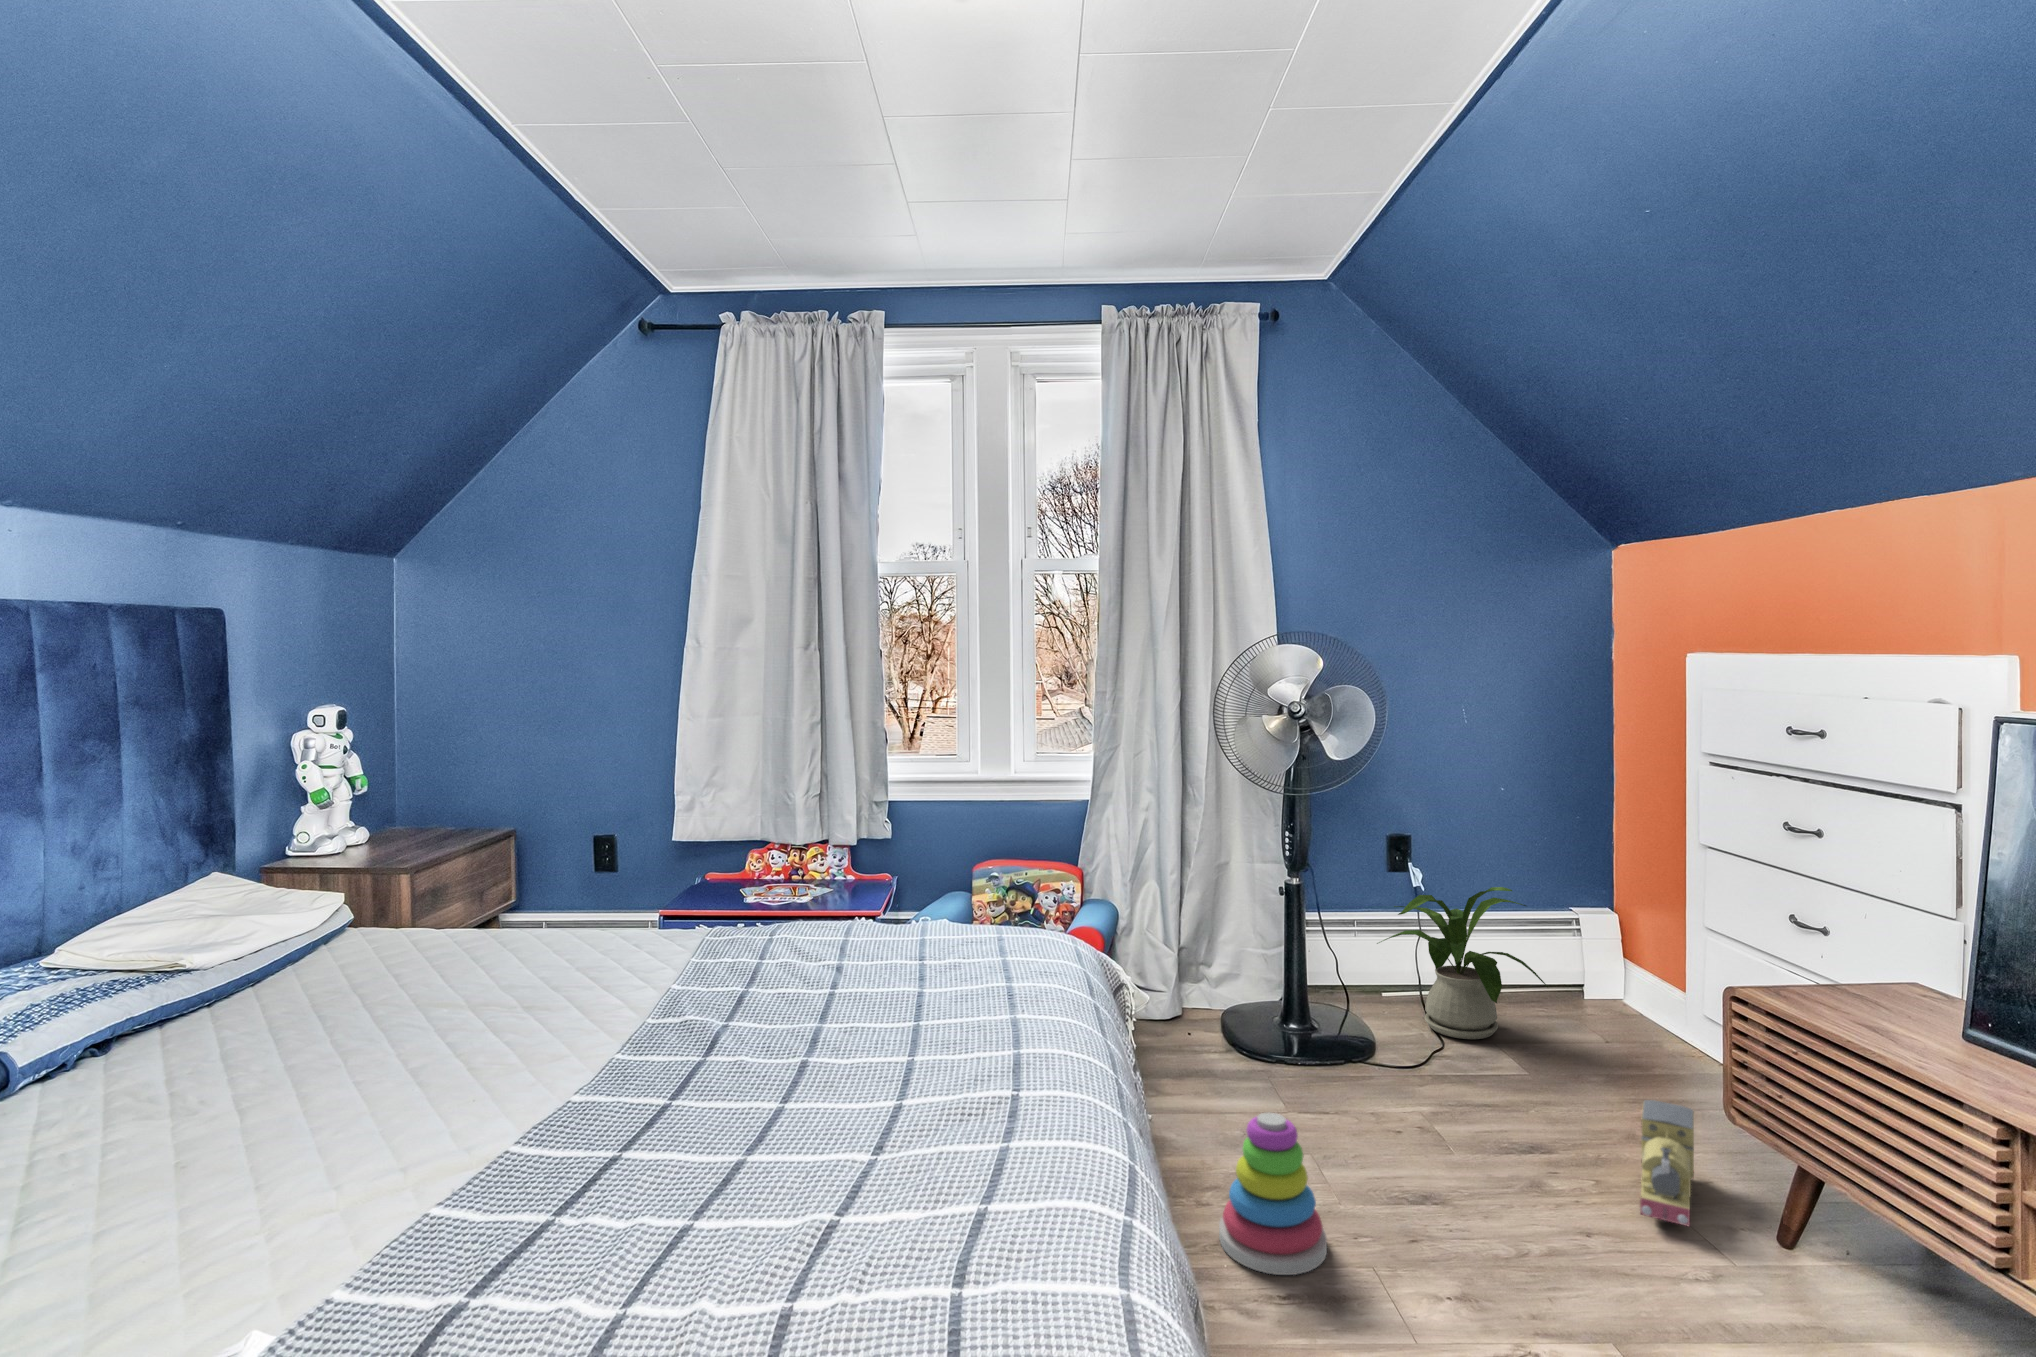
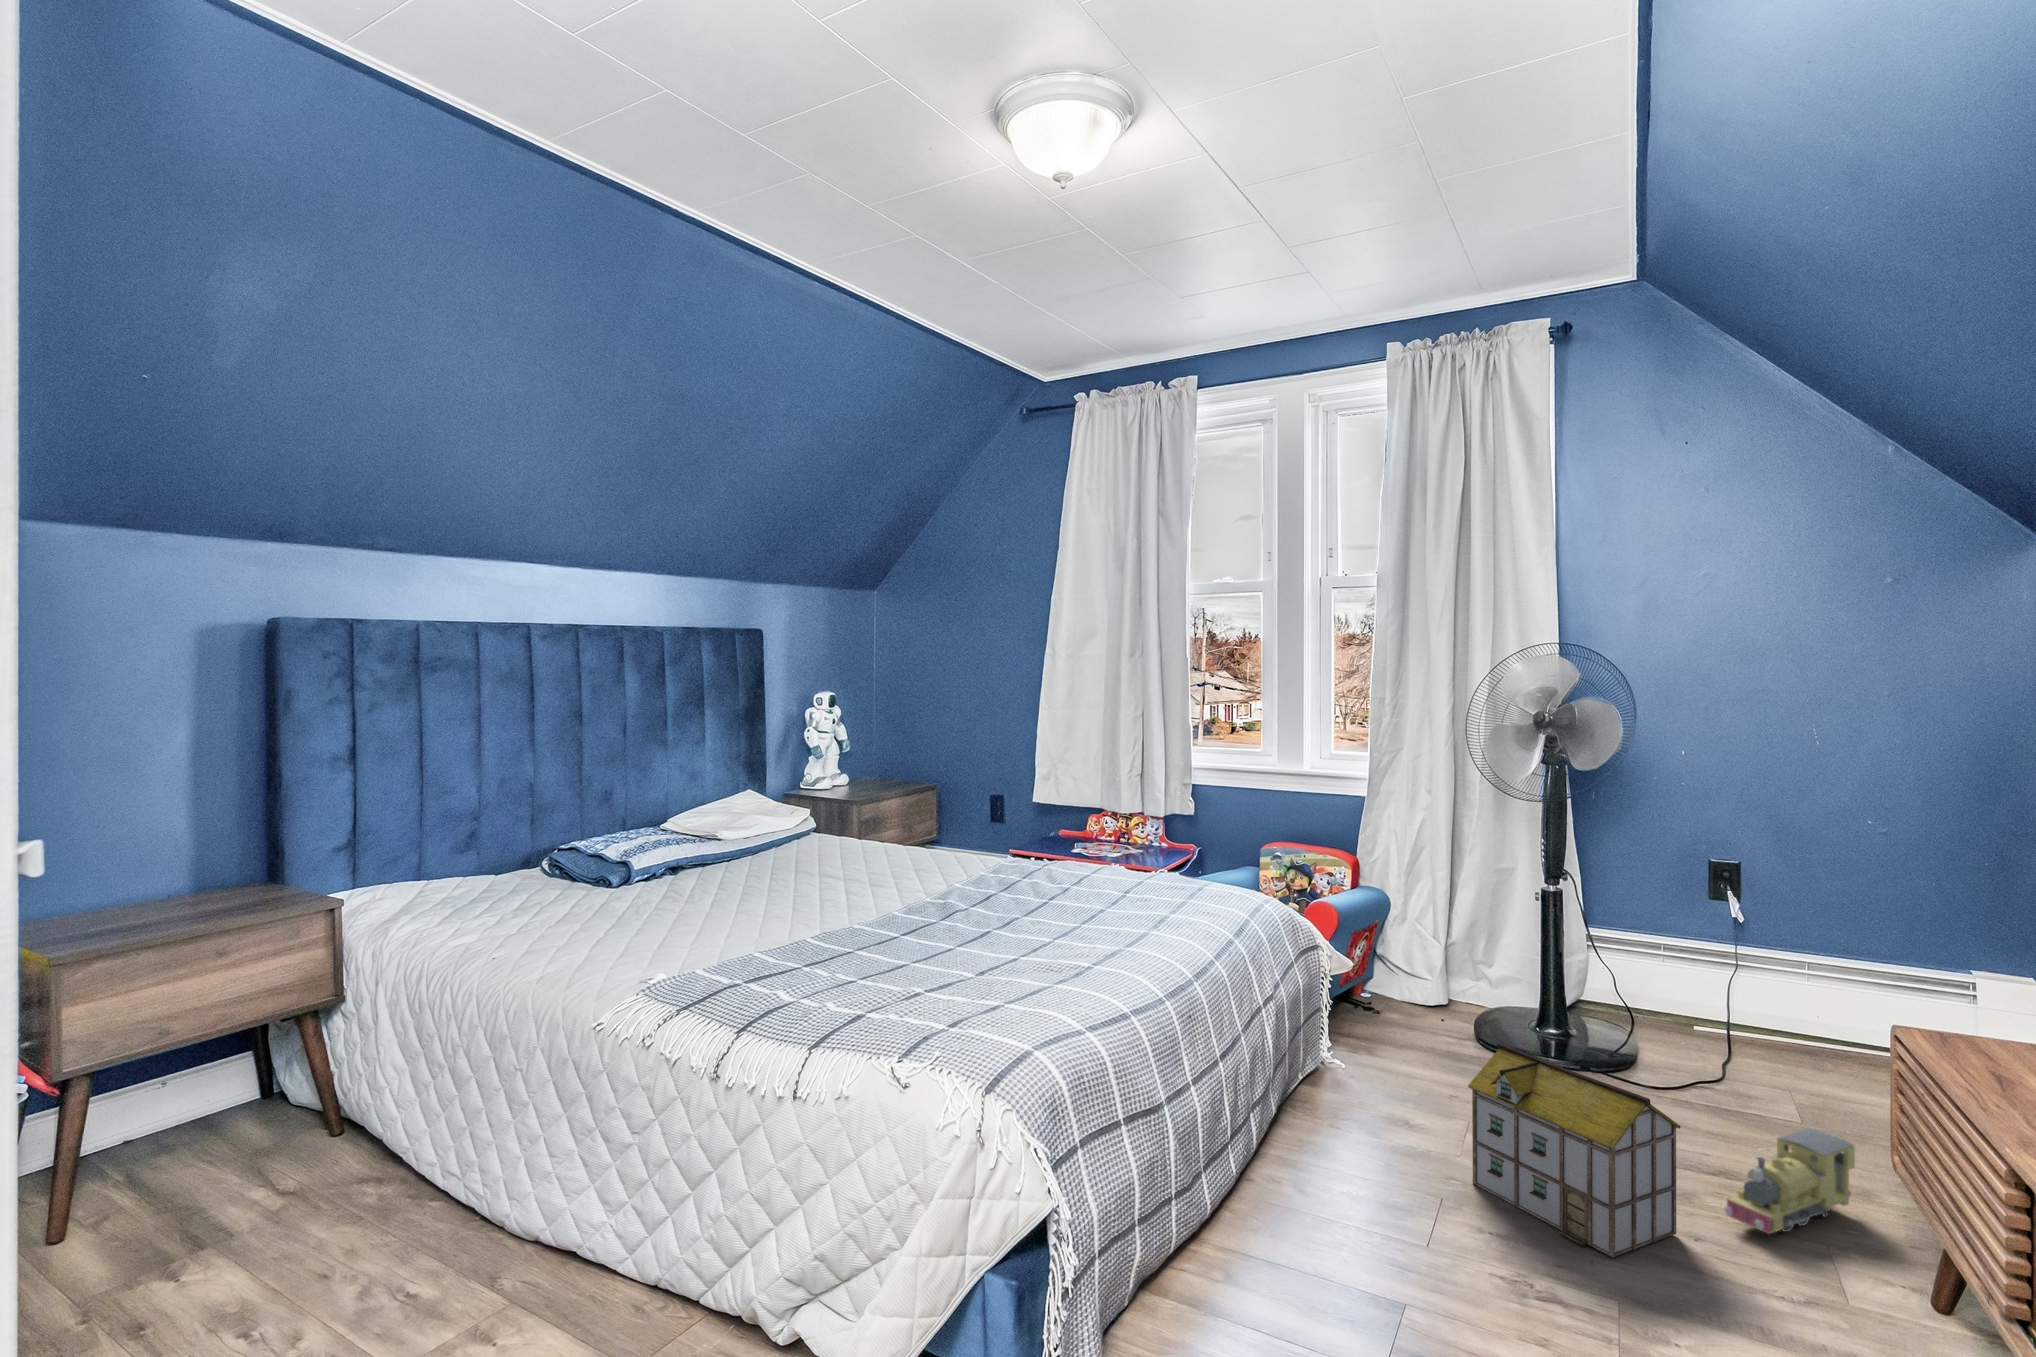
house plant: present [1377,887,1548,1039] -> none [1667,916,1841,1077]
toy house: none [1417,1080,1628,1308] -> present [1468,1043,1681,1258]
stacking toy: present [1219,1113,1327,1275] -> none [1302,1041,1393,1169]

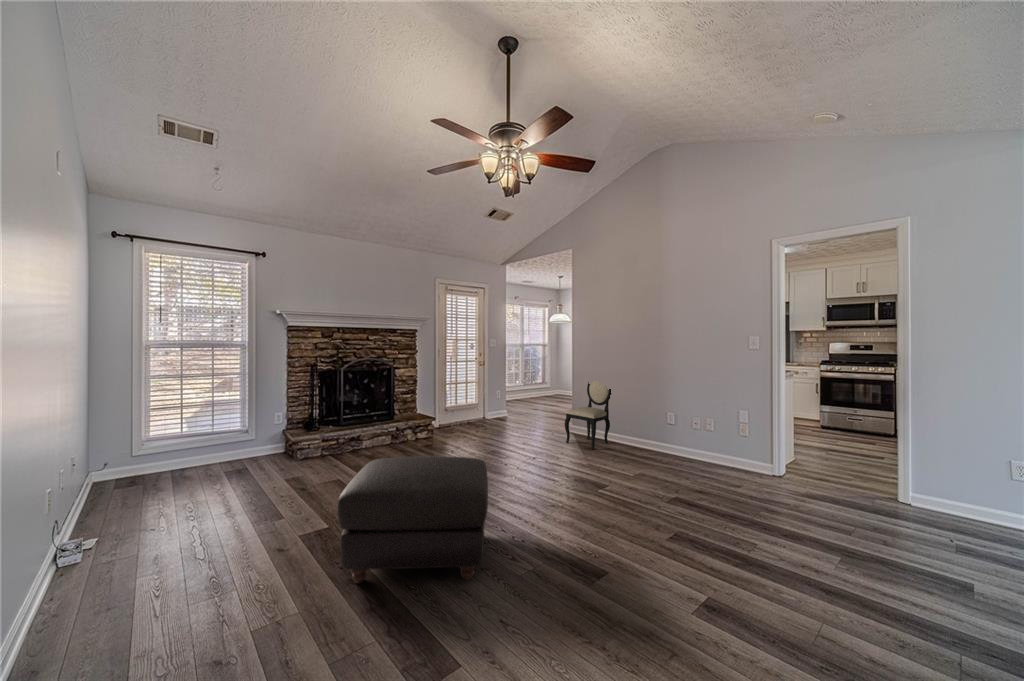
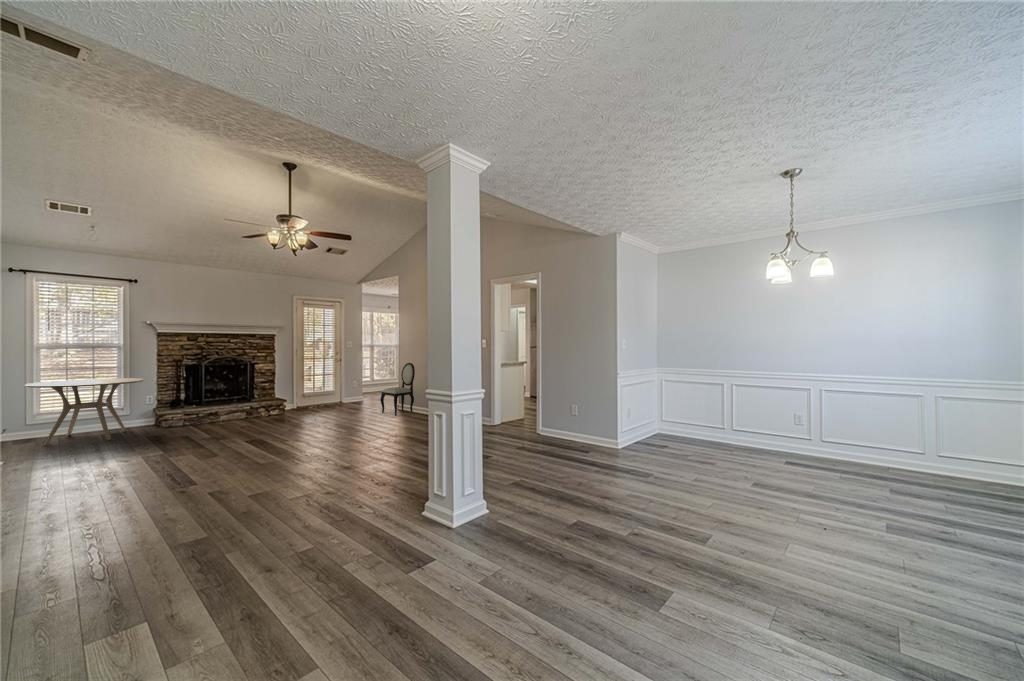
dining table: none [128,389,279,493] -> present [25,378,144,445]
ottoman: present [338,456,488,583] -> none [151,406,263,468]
----
• **Aim of the exercise**:
In the entries above, count the lines that include "house" and write nothing but that number.

• **Output**:
2